» **Problem description**
Pick up the math passage below on counting nonnegative integer solutions, and continue it from right after its last sentence.

START Text block

By inspection, $b_3$ can take values in $\{0, 1, \dots, 8\}$, so any solution to $(1)$ corresponds to a solution (in the nonnegative integers) of exactly one of the equations below:

$$\begin{array}{ccc} a_1 + 2a_2 &=& 24\\ a_1 + 2a_2 &=& 21\\ a_1 + 2a_2 &=& 18\\ a_1 + 2a_2 &=& 15\\ a_1 + 2a_2 &=& 12\\ a_1 + 2a_2 &=& 9\\ a_1 + 2a_2 &=& 6\\ a_1 + 2a_2 &=& 3\\ a_1 + 2a_2 &=& 0\\ \end{array} $$

Hence, all we need to do is devise a way to count the solution to $a_1 + 2a_2 = 3k$, where $a_1$, $a_2$ and $k$ are nonnegative integers.

END Text block
START Dataset entries

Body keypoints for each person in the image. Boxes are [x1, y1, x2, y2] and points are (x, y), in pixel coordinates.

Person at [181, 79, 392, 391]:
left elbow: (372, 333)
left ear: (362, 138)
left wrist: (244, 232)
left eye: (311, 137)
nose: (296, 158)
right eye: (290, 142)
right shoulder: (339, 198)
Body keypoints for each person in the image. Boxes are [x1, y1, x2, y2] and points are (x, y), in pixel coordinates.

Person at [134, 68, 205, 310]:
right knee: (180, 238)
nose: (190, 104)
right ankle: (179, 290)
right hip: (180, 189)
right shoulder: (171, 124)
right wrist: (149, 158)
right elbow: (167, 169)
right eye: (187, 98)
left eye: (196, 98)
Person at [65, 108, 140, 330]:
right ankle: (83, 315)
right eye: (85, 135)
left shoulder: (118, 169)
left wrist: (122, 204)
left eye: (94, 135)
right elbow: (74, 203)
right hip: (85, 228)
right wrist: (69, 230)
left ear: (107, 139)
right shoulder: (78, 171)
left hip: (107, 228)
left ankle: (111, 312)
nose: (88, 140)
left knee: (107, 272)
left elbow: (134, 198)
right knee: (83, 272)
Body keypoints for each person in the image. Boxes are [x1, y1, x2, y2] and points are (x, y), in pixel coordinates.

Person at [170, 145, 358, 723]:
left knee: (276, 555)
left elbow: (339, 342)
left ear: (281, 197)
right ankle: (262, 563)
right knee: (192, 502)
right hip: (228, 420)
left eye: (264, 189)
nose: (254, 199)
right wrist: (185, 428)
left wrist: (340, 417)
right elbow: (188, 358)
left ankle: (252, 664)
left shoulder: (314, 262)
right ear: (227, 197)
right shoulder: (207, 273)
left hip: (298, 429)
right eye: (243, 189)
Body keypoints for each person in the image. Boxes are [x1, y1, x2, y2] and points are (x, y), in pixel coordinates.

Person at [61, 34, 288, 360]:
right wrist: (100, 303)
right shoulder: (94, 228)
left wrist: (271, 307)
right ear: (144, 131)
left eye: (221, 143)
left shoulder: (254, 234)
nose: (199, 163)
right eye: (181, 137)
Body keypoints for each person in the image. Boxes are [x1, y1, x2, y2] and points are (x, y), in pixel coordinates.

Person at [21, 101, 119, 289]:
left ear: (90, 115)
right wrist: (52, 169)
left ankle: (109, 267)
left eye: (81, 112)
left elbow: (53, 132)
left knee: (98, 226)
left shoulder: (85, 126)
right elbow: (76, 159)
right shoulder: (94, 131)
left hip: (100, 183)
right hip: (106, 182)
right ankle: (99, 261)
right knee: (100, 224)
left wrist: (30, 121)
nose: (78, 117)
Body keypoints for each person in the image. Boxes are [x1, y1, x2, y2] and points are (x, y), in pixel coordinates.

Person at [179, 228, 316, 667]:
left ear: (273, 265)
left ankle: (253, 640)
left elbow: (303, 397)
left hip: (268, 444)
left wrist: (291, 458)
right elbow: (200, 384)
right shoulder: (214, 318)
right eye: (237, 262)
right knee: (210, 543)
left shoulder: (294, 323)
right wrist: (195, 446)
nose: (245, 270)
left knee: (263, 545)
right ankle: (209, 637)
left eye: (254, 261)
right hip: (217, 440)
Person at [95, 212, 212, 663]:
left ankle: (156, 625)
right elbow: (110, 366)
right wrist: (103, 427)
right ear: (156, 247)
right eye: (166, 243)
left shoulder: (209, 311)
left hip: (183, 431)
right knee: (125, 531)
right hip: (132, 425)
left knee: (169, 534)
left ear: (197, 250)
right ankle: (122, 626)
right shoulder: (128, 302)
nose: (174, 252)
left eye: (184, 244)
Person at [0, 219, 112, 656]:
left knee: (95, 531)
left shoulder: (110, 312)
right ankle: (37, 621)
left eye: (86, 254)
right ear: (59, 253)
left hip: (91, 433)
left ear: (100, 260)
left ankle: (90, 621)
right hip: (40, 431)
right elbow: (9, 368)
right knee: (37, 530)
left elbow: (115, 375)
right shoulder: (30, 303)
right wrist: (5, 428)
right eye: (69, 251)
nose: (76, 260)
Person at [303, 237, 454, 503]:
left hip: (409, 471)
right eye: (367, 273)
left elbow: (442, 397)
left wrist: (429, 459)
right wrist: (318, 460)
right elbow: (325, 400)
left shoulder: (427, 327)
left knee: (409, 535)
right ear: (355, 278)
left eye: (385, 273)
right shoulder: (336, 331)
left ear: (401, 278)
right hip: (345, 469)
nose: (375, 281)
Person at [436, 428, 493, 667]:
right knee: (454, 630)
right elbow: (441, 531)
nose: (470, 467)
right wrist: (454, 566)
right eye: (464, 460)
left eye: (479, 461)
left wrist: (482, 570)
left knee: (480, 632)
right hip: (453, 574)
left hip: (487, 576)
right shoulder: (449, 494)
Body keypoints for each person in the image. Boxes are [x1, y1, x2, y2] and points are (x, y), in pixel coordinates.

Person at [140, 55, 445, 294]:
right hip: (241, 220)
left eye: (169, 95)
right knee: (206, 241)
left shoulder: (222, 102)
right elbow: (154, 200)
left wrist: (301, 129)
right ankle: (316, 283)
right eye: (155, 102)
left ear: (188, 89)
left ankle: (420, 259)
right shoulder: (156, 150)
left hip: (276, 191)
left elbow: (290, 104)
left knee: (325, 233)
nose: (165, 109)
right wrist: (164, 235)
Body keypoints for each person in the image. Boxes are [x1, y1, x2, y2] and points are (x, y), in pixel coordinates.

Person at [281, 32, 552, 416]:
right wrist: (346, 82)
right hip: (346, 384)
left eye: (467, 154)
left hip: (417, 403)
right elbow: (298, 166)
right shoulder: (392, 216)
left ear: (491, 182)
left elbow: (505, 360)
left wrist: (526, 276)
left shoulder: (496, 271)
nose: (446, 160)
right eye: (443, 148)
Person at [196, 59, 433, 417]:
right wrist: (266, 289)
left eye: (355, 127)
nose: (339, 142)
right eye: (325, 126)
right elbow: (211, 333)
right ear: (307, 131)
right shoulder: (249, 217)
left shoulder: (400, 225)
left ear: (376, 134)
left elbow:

END Dataset entries

» **Response box**
The value of $a_2$ uniquely determines $a_1$, so we need only consider a solution to $0\leqslant a_2 \leqslant \frac32 k$ in the positive integers. Of course, there are $\left\lfloor \frac32k\right\rfloor + 1$ such solutions. It follows that the number of solutions is given by

$$\sum_{k=0}^{8} \left(\left\lfloor \frac32 k\right\rfloor + 1\right)= 9 + \sum_{k=0}^{8} \left\lfloor \frac32 k\right\rfloor$$

which we may yet simplify based on the parity of $k$. For even $k$ we have that $\frac32 k$ is an integer, so we can do away with the floors. With $k = 2j$ this yields

$$\sum_{j=0}^4 3j = 30$$

For odd $k$, writing $k = 2j+1$, we have

$$\left\lfloor \frac32 k\right\rfloor = \left\lfloor \frac{6j+3}2 \right\rfloor = 3j + 1,$$

which yields

$$\sum_{j=0}^3 \left(3j + 1\right) = 4 + \sum_{j=0}^3 3j = 22.$$

Hence, the total number of solutions for the first part is $9+30+22 = 61$, as expected.

Answer 2

Suppose we are distributing 30 identical balls into 3 identical jars. Suppose first the jars are distinguishable.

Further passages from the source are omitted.